- **GIVEN PROBLEM**
Which lines in the listing below contain the string "Garamond"? Pull out each of them in full.
___ DATA SUPPLIED ___
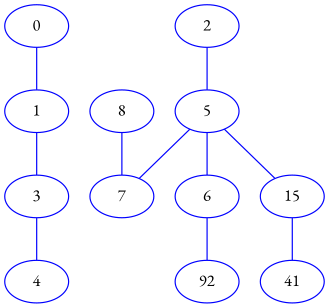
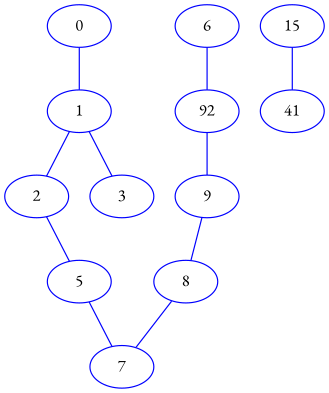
  strict graph {
    fontname="EB Garamond"
    node [color=blue fontname="EB Garamond"]
    edge [color=blue fontname="EB Garamond"]
    0
    1
    2
    3
    5
-   4
    7
    6
    n9 [label=15]
    n10 [label=92]
    n11 [label=41]
+   9
    8
    0 -- 1
+   1 -- 2
    1 -- 3
    2 -- 5
-   3 -- 4
    5 -- 7
-   5 -- 6
-   5 -- n9
    6 -- n10
    n9 -- n11
+   n10 -- 9
+   9 -- 8
    8 -- 7
  }
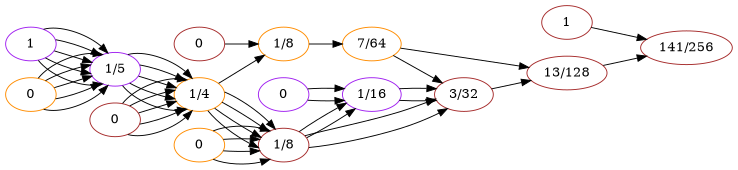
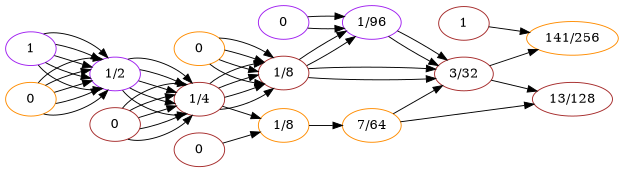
  digraph {
    rankdir=LR
    node [color=brown]
-   n1 [label="141/256"]
+   n1 [color=darkorange label="141/256"]
    n2 [label=1]
    n3 [label="13/128"]
    n4 [color=darkorange label="7/64"]
    n5 [label="3/32"]
    n6 [color=darkorange label="1/8"]
-   n7 [color=darkorange label="1/4"]
+   n7 [label="1/4"]
    n8 [label="1/8"]
-   n9 [color=purple label="1/16"]
-   n10 [color=purple label="1/5"]
+   n9 [color=purple label="1/96"]
+   n10 [color=purple label="1/2"]
    n11 [color=purple label=1]
    n12 [color=darkorange label=0]
    n13 [label=0]
    n14 [label=0]
    n15 [color=darkorange label=0]
    n16 [color=purple label=0]
    n2 -> n1
-   n3 -> n1
+   n5 -> n1
    n4 -> n3
    n4 -> n5
    n5 -> n3
    n6 -> n4
    n7 -> n6
    n7 -> n8
    n7 -> n8
    n7 -> n8
    n7 -> n8
    n8 -> n5
    n8 -> n5
    n8 -> n9
    n8 -> n9
    n9 -> n5
    n9 -> n5
    n10 -> n7
    n10 -> n7
    n10 -> n7
    n10 -> n7
    n10 -> n7
    n11 -> n10
    n11 -> n10
    n11 -> n10
    n11 -> n10
    n11 -> n10
    n12 -> n10
    n12 -> n10
    n12 -> n10
    n12 -> n10
    n12 -> n10
    n13 -> n7
    n13 -> n7
    n13 -> n7
    n13 -> n7
    n13 -> n7
    n14 -> n6
    n15 -> n8
    n15 -> n8
    n15 -> n8
    n15 -> n8
    n16 -> n9
    n16 -> n9
  }
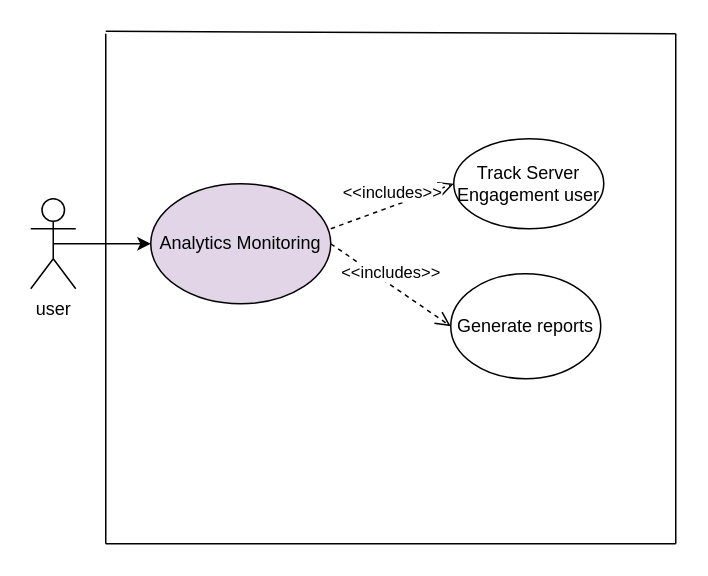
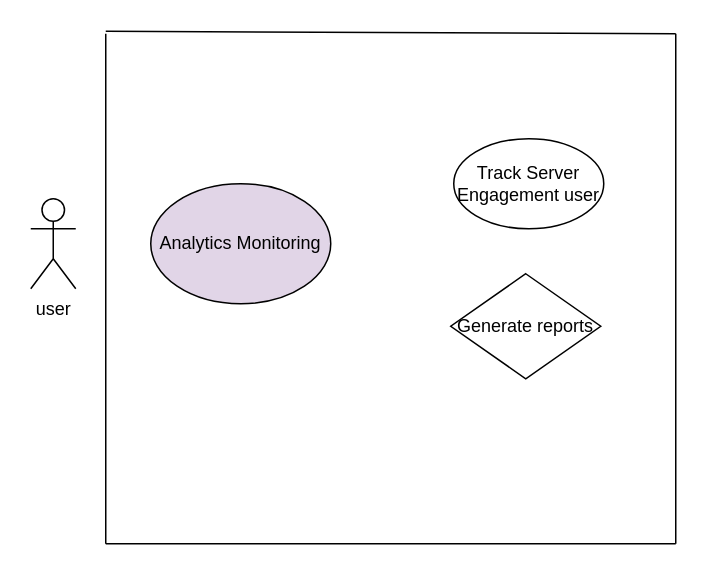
  <mxCell id="0" />
  <mxCell id="1" parent="0" />
  <mxCell id="2" value="user" style="shape=umlActor;verticalLabelPosition=bottom;verticalAlign=top;html=1;outlineConnect=0;" parent="1" vertex="1"><mxGeometry x="20" y="132" width="30" height="60" as="geometry" /></mxCell>
  <mxCell id="3" value="Track Server Engagement user" style="ellipse;whiteSpace=wrap;html=1;" parent="1" vertex="1"><mxGeometry x="302" y="92" width="100" height="60" as="geometry" /></mxCell>
- <mxCell id="4" value="Generate reports" style="ellipse;whiteSpace=wrap;html=1;" parent="1" vertex="1"><mxGeometry x="300" y="182" width="100" height="70" as="geometry" /></mxCell>
- <mxCell id="5" value="&amp;lt;&amp;lt;includes&amp;gt;&amp;gt;" style="html=1;verticalAlign=bottom;endArrow=open;dashed=1;endSize=8;curved=0;rounded=0;entryX=0;entryY=0.5;entryDx=0;entryDy=0;exitX=1;exitY=0.375;exitDx=0;exitDy=0;exitPerimeter=0;" parent="1" source="7" target="3" edge="1"><mxGeometry relative="1" as="geometry"><mxPoint x="-80" y="112" as="sourcePoint" /><mxPoint x="90" y="252" as="targetPoint" /></mxGeometry></mxCell>
- <mxCell id="6" value="&amp;lt;&amp;lt;includes&amp;gt;&amp;gt;" style="html=1;verticalAlign=bottom;endArrow=open;dashed=1;endSize=8;curved=0;rounded=0;entryX=0;entryY=0.5;entryDx=0;entryDy=0;exitX=1;exitY=0.5;exitDx=0;exitDy=0;" parent="1" source="7" target="4" edge="1"><mxGeometry relative="1" as="geometry"><mxPoint x="170" y="262" as="sourcePoint" /><mxPoint x="90" y="262" as="targetPoint" /></mxGeometry></mxCell>
+ <mxCell id="4" value="Generate reports" style="rhombus;whiteSpace=wrap;html=1;" parent="1" vertex="1"><mxGeometry x="300" y="182" width="100" height="70" as="geometry" /></mxCell>
  <mxCell id="7" value="Analytics Monitoring" style="ellipse;whiteSpace=wrap;html=1;fillColor=#e1d5e7;" parent="1" vertex="1"><mxGeometry x="100" y="122" width="120" height="80" as="geometry" /></mxCell>
- <mxCell id="8" value="" style="endArrow=classic;html=1;rounded=0;exitX=0.5;exitY=0.5;exitDx=0;exitDy=0;exitPerimeter=0;entryX=0;entryY=0.5;entryDx=0;entryDy=0;" parent="1" source="2" target="7" edge="1"><mxGeometry width="50" height="50" relative="1" as="geometry"><mxPoint x="110" y="282" as="sourcePoint" /><mxPoint x="160" y="232" as="targetPoint" /></mxGeometry></mxCell>
  <mxCell id="9" value="" style="endArrow=none;html=1;rounded=0;" parent="1" edge="1"><mxGeometry width="50" height="50" relative="1" as="geometry"><mxPoint x="70" y="362" as="sourcePoint" /><mxPoint x="70" y="22" as="targetPoint" /></mxGeometry></mxCell>
  <mxCell id="10" value="" style="endArrow=none;html=1;rounded=0;" parent="1" edge="1"><mxGeometry width="50" height="50" relative="1" as="geometry"><mxPoint x="70" y="362" as="sourcePoint" /><mxPoint x="450" y="362" as="targetPoint" /></mxGeometry></mxCell>
  <mxCell id="11" value="" style="endArrow=none;html=1;rounded=0;" parent="1" edge="1"><mxGeometry width="50" height="50" relative="1" as="geometry"><mxPoint x="450" y="362" as="sourcePoint" /><mxPoint x="450" y="22" as="targetPoint" /></mxGeometry></mxCell>
  <mxCell id="12" value="" style="endArrow=none;html=1;rounded=0;" parent="1" edge="1"><mxGeometry width="50" height="50" relative="1" as="geometry"><mxPoint x="70" y="20.4" as="sourcePoint" /><mxPoint x="450" y="22" as="targetPoint" /></mxGeometry></mxCell>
___
- **ANSWER TO THIS PROBLEM**
    fontname="EB Garamond"
    node [color=blue fontname="EB Garamond"]
    edge [color=blue fontname="EB Garamond"]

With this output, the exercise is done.